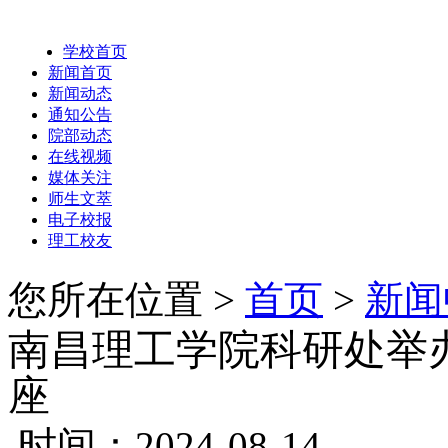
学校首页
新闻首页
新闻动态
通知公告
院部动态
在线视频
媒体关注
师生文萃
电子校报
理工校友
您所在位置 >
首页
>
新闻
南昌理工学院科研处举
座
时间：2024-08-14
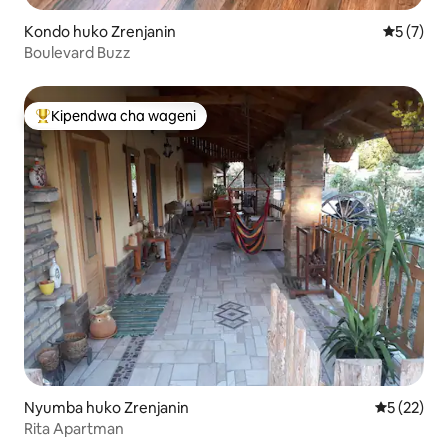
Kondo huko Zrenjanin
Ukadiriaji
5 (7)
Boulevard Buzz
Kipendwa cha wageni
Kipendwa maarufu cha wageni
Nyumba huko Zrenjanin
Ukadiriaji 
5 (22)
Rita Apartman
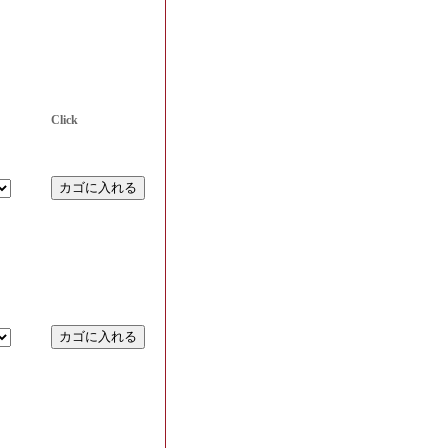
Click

--

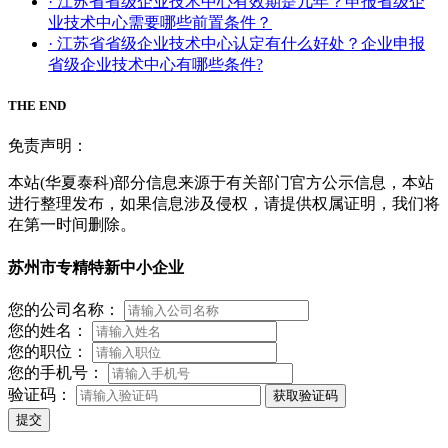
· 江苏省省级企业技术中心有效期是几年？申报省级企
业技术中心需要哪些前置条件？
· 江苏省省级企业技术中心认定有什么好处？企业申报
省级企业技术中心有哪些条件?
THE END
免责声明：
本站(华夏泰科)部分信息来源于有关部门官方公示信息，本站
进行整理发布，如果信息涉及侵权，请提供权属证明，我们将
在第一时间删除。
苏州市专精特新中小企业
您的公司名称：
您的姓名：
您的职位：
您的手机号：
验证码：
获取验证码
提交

---

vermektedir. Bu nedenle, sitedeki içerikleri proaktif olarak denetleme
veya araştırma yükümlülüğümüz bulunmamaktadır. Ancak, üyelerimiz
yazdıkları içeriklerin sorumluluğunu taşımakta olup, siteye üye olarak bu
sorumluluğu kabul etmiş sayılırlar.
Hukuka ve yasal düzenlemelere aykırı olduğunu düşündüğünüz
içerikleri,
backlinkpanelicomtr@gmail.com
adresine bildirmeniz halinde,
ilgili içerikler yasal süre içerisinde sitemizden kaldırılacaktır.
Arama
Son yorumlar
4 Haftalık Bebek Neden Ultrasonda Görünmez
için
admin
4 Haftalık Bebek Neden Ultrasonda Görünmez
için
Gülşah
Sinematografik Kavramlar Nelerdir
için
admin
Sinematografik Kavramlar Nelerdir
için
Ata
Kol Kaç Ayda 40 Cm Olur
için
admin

### WORK ITEM
Scan the records above for the string "Kipendwa", then copy each line where it turns up.

### SOLVED EXERCISE
Kipendwa cha wageni
Kipendwa maarufu cha wageni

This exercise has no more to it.